John Kaiser with Fujifilm believes print providers look to his company for inks that meet their needs for consistency, versatility, and durability for outdoor and specialty applications. “Inks that change in viscosity and color or lack batch-to-batch consistency wreak havoc with profiles and slow down print production. Ink adhesion to a broad range of substrates and flexible inks are desired, especially when post-print finishing on routers and cutters. Digital inks need to perform in a wide variety of applications, and digital ink formulations continue to strive for the widest adhesion and optimum performance for the intended application.”

Another challenge to digital, says Kaiser, is demand for a broad color gamut using a CMYK inkset. “Pigment selection is critical with regard to tone and clarity to achieve the unique ‘corporate’ colors demanded by end users,” he explains.

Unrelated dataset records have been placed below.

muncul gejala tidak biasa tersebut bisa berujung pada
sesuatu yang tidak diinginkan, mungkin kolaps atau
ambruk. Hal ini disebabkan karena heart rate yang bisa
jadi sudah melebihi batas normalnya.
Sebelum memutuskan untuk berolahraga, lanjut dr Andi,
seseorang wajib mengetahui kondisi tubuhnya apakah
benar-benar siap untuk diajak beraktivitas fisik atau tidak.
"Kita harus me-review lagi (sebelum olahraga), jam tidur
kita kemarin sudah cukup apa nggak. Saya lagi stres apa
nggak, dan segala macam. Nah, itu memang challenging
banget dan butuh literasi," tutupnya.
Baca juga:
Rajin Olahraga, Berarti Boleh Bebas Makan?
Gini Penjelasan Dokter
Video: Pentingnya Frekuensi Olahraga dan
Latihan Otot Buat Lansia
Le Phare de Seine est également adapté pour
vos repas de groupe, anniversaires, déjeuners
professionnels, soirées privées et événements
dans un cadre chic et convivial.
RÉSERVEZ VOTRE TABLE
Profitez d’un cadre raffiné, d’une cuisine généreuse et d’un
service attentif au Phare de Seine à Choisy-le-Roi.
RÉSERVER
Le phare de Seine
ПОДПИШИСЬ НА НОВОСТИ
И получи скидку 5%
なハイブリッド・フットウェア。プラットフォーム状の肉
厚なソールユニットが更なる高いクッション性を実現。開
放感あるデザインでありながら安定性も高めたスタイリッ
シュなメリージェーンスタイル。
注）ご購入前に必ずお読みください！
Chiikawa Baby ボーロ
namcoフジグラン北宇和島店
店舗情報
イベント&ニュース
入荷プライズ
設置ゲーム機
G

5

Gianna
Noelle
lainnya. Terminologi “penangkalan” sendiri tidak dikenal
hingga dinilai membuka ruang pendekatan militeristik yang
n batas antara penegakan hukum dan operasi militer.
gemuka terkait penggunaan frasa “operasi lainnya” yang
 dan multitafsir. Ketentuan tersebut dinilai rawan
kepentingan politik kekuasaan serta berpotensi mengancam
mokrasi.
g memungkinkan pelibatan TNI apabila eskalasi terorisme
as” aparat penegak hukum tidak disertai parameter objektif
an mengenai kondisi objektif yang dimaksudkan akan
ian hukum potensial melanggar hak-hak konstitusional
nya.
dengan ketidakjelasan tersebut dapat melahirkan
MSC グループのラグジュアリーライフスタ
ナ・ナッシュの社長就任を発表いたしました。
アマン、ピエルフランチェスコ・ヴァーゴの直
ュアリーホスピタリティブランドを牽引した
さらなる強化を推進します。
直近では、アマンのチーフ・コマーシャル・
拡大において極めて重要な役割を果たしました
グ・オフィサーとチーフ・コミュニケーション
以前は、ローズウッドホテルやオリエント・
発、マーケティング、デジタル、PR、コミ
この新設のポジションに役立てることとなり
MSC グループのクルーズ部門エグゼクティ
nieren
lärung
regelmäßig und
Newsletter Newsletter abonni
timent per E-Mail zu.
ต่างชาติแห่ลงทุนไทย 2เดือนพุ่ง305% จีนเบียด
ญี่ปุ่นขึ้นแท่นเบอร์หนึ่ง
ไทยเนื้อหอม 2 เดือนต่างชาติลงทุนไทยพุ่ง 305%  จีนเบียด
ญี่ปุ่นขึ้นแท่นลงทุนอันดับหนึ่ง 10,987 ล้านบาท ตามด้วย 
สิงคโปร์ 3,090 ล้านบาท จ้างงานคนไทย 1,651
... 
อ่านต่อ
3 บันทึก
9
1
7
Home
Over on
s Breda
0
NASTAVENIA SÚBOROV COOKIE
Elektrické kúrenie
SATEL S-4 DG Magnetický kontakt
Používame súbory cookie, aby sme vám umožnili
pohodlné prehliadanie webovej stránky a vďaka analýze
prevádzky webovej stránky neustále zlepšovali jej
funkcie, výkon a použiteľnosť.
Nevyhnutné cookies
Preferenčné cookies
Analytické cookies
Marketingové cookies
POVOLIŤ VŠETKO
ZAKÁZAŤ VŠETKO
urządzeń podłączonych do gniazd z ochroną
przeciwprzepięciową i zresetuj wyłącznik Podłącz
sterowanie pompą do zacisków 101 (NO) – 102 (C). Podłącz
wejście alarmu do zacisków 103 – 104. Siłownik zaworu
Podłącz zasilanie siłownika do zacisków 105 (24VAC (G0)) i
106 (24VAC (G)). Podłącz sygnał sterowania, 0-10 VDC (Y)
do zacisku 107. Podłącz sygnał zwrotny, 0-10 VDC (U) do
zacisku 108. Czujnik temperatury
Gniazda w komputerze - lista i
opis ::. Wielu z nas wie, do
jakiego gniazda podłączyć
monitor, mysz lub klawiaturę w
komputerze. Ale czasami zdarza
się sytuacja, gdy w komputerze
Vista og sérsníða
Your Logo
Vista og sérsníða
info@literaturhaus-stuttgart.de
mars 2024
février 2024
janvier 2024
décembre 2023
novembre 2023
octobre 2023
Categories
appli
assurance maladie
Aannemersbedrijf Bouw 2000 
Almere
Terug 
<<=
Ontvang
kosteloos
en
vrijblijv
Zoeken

With so many options in wide format, says HP’s Eyal Dusy, “It’s important to evaluate ink’s end-to-end performance to determine which ink will work best for you and your particular applications,” when evaluating print systems.

Tomas Martin, also with HP, agrees that print applications should determine which inks – and corresponding printers – are the best investment. “For indoor applications where distance viewing is typically below one meter, image quality and an odorless print are the most important requirements,” he says. “For outdoor applications, the ability to withstand weather and pollution is critical to the value of the application.” It’s the ink, as a key component of any print system, which sets those parameters, he points out: “In general, the printer’s ability to handle a broad range of materials allows customers to maximize the number of potential applications they can offer in terms of cost, types of material, finishing, and installation options,” he says.

Mark Radogna, group product manager with Epson’s professional imaging division, says the company’s new SureColor printer inks, available in UltraChrome GS2 and UltraChrome GSX inksets, deliver some breakthrough advances for greener, almost odorless inks without compromising image quality or durability. “Our engineers found a way to dramatically reduce the VOCs for an ink that is much more environmentally friendly,” says Radogna. “We also made a new yellow ink, while completely removing nickel from our chemistry, for a yellow with dramatic outdoor durability for up to three years, even without laminating.”